Understanding The Impact Of The CMS Changes On Wound Care Clinics
To determine how this will affect physician revenue in the clinic, we sampled two consecutive days of patients (55) and calculated the reimbursement for the services delivered under the 2010 guidelines compared with the 2011 guidelines. The 55 patients in 2010 would have generated $5,643.87 and now the same services coded in 2011 would generate $4,419.61, a reduction of 22 percent.
Our calculations were based on a doctor delivering services in a facility with the 2010 and 2011 fee schedules from CMS Palmetto, Los Angeles County.
Every year in the United States, there are nearly 100,000 amputations, a majority of which are on those with diabetes.1 There are 25.8 million people in the U.S. with diabetes and 79 million adults over age 20 with pre-diabetes.2 Amputations are a dreaded complication of diabetes. A chronic wound is present on nearly 85 percent of limbs that are amputated, making it the one of most common reasons for amputation.3
During the 2008 presidential election, many candidates campaigned on increasing revenue and access to preventative services, and used the “diabetes-related amputation” as an example to illustrate their point.4 This update in the CMS fee schedule for wound care is the antithesis of that ideology. The substantial reduction creates a disincentive for physicians to treat patients with chronic wounds. As a result, this may leave Medicare patients experiencing delays in treatment or cause them to seek treatment by non-specialists. Just as the epidemic of diabetes continues to get worse, we may see an increase in the rate of amputations.

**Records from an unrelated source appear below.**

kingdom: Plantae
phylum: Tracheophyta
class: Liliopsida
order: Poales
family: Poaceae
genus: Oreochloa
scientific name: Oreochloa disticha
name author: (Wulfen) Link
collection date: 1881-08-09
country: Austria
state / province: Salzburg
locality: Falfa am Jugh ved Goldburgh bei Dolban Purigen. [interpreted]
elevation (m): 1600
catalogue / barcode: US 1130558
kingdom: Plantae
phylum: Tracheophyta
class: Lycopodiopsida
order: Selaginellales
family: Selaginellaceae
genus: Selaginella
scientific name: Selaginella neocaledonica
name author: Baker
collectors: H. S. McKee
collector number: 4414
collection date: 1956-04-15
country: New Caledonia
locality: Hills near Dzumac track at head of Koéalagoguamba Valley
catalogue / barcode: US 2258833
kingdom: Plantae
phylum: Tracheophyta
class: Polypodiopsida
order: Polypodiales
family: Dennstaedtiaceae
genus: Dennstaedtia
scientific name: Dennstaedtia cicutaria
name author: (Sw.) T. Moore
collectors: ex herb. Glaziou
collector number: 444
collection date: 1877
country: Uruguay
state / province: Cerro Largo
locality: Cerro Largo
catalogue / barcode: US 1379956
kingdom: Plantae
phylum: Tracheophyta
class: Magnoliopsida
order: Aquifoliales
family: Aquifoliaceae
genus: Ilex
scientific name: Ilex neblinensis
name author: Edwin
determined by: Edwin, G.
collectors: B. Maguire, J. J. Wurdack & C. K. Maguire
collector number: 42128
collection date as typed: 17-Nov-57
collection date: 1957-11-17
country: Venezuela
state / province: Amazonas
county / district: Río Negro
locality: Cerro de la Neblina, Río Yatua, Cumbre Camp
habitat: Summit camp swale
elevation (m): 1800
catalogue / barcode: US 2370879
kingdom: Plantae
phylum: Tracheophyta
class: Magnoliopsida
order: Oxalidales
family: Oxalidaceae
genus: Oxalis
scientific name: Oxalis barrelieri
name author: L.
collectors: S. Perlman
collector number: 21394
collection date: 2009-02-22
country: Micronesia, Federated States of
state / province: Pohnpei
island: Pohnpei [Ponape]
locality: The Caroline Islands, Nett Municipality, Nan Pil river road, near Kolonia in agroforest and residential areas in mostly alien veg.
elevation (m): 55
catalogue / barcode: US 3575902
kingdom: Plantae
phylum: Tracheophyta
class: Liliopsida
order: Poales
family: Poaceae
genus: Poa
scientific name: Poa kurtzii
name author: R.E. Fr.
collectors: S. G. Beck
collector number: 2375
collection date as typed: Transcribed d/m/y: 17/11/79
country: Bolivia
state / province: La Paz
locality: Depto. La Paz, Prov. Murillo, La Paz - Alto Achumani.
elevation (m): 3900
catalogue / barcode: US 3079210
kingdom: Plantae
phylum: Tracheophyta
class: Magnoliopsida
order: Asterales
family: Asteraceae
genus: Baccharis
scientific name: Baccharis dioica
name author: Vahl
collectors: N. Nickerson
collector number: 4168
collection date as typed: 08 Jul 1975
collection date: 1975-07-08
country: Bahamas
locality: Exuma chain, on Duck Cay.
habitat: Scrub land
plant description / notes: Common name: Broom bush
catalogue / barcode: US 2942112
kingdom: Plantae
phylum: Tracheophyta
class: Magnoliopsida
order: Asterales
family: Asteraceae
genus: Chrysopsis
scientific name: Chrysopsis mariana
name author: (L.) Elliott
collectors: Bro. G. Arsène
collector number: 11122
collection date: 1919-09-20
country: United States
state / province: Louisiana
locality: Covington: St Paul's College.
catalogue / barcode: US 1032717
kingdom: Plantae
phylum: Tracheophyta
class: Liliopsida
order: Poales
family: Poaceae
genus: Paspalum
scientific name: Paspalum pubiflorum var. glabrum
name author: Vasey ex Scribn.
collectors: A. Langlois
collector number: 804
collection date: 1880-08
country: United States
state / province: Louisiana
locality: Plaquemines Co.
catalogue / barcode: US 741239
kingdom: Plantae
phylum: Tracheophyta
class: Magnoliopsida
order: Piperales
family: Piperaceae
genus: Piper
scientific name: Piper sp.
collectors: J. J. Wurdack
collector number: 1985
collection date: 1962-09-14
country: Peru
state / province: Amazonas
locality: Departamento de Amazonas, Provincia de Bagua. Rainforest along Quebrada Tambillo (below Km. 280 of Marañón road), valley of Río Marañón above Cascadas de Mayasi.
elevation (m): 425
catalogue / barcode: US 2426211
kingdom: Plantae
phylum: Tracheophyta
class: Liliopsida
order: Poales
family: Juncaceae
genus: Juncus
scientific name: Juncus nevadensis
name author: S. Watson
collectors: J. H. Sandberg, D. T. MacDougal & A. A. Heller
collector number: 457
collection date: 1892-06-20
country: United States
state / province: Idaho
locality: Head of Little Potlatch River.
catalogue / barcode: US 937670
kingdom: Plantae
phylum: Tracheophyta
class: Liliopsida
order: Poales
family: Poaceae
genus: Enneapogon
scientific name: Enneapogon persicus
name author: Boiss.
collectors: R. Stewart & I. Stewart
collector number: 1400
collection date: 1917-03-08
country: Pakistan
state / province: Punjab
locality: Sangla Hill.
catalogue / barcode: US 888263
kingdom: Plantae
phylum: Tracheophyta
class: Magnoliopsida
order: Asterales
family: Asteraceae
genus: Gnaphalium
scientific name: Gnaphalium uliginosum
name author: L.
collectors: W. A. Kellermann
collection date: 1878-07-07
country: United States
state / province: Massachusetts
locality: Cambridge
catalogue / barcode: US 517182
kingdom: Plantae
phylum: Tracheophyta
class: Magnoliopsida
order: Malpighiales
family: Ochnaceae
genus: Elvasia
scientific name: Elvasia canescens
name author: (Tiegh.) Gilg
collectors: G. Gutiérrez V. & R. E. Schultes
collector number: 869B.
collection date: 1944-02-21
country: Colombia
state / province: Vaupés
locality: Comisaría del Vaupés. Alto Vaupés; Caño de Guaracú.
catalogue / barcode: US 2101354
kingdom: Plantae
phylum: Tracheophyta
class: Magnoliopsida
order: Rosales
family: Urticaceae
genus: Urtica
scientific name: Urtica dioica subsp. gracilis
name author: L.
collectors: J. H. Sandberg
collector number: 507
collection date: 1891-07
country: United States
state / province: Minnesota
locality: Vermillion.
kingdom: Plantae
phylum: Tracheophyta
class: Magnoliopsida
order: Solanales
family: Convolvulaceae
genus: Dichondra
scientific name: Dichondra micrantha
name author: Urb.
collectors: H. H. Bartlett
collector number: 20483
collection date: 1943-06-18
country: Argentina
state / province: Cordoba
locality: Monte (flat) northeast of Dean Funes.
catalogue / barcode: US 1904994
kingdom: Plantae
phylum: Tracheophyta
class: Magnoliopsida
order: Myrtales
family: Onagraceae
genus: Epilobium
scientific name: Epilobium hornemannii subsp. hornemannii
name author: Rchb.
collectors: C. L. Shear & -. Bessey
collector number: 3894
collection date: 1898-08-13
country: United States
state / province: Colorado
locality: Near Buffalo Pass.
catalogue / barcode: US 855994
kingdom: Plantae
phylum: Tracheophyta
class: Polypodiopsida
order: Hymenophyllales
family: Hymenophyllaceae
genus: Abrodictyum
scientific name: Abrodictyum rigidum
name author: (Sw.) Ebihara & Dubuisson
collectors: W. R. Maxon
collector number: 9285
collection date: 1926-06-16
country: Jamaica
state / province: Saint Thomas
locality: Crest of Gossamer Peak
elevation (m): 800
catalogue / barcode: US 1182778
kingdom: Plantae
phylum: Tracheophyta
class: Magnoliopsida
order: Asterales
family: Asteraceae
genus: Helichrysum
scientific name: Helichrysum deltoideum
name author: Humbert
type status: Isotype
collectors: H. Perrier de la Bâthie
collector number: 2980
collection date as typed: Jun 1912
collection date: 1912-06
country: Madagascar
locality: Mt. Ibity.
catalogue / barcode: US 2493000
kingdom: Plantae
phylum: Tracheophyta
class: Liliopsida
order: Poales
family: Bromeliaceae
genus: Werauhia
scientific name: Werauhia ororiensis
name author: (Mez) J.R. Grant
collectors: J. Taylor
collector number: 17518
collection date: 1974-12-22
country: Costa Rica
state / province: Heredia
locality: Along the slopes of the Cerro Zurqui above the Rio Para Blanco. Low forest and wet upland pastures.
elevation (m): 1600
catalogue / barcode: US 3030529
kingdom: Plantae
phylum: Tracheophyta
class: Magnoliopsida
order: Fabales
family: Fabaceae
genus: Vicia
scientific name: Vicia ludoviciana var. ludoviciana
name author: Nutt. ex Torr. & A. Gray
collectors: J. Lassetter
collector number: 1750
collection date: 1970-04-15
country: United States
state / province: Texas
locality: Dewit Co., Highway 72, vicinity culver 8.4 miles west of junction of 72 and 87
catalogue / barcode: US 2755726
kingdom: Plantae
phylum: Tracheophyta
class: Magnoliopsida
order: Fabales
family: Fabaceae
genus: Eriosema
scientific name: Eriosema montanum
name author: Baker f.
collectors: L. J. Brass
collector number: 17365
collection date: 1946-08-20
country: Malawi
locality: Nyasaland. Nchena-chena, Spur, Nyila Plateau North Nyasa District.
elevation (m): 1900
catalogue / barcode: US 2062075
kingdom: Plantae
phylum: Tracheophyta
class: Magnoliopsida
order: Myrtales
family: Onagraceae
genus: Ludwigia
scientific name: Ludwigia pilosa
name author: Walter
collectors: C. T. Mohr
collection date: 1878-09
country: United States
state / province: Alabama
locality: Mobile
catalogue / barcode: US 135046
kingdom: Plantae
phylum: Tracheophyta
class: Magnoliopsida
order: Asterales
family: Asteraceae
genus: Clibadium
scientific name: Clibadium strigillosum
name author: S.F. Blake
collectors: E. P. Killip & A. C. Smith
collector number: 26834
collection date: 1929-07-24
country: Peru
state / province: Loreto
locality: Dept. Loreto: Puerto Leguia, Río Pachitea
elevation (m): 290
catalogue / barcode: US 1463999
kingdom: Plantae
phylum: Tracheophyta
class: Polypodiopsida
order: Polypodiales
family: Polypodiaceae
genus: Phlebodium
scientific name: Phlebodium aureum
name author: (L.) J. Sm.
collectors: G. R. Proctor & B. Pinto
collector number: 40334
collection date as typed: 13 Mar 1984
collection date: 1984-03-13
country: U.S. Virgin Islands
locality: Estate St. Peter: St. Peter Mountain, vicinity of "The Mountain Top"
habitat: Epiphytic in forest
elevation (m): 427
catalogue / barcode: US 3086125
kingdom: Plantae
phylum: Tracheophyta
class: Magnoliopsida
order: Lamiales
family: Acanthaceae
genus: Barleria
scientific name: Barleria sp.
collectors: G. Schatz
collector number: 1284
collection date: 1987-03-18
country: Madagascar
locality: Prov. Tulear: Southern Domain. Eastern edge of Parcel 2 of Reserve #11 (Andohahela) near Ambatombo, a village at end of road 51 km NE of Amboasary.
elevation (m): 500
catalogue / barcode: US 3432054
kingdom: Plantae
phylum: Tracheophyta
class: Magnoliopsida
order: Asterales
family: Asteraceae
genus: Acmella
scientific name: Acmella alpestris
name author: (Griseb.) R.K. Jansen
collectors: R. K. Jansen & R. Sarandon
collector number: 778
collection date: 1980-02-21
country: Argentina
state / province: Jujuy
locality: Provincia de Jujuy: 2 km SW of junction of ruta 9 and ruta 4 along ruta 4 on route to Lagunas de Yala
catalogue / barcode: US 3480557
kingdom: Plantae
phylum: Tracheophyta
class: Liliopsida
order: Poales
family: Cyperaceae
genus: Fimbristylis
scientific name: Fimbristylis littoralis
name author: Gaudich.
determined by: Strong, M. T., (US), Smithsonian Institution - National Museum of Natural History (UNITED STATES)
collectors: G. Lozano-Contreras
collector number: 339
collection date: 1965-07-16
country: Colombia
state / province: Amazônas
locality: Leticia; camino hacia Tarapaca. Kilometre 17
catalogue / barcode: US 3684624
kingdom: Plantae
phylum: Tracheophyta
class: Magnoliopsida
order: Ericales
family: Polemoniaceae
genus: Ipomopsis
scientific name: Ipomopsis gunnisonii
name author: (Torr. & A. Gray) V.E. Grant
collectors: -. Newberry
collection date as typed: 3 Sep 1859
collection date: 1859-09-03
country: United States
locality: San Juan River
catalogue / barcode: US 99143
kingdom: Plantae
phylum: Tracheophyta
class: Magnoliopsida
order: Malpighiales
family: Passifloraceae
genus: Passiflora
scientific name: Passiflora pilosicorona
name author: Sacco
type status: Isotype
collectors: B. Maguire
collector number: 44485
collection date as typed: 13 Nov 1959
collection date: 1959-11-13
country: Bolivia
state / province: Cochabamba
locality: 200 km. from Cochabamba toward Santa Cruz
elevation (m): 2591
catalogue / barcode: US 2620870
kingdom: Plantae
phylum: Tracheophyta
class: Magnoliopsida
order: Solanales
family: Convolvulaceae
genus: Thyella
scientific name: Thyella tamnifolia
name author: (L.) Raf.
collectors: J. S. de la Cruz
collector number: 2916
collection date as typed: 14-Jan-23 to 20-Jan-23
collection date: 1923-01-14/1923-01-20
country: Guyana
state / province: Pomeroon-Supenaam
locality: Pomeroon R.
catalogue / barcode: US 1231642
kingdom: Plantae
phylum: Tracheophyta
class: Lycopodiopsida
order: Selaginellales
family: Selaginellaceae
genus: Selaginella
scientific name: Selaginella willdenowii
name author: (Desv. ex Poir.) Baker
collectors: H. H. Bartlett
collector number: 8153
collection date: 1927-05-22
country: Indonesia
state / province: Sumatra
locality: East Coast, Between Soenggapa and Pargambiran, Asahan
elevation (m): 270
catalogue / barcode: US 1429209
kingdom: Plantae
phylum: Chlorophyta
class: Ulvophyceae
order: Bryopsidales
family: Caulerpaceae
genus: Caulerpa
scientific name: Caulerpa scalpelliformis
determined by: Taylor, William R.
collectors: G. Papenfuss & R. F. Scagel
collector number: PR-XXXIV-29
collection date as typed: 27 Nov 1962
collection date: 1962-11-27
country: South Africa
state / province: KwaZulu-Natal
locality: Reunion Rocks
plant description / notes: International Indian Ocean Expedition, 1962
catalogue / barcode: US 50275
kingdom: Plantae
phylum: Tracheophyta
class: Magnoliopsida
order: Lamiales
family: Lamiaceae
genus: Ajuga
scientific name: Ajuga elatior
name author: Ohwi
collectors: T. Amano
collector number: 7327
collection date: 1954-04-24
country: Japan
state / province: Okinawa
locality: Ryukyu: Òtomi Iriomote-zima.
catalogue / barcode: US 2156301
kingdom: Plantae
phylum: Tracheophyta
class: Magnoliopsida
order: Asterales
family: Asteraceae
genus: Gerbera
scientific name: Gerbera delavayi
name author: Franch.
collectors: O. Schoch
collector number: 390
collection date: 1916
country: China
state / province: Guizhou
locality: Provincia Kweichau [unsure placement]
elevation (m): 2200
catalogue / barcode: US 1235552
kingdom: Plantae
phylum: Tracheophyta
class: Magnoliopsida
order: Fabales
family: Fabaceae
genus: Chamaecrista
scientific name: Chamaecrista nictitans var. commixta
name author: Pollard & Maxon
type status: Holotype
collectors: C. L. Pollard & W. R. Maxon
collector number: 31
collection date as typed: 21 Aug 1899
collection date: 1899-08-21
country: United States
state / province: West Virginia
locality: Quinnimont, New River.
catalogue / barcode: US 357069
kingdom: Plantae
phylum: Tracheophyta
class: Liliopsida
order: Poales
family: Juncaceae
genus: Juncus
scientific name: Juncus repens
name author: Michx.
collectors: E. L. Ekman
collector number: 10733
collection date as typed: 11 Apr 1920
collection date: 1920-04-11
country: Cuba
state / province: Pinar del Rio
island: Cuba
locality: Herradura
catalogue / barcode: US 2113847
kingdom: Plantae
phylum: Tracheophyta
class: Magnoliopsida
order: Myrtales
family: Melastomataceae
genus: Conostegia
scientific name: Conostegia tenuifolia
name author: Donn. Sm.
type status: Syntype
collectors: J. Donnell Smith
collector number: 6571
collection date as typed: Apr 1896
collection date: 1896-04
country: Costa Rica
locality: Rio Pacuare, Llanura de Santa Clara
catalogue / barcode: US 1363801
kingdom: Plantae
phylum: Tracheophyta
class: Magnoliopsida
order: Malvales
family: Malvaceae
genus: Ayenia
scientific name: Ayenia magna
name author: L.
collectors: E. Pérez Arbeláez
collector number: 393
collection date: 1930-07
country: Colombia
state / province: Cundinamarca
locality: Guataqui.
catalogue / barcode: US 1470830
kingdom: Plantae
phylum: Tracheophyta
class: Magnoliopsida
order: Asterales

Dr. Rogers is the Associate Medical Director for the Amputation Prevention Center at Valley Presbyterian Hospital in Los Angeles. He is the Medical Director for the Amputation Prevention Centers of America, a national network of wound centers and limb salvage centers.
1.Centers for Disease Control and Prevention. Hospital discharge rates for nontraumatic lower extremity amputations by diabetes status - United States, 1997. MMWR Morb Mortal Wkly Rep. 2001;50(43):954–958.
2. Centers for Disease Control and Prevention. National Diabetes Fact Sheet 2011. http://www.cdc.gov/diabetes/pubs/factsheet11.htm .
3. Pecoraro RE, Reiber GE, Burgess EM. Pathways to diabetic limb amputation: basis for prevention. Diabetes Care. 1990;13(5):513–521.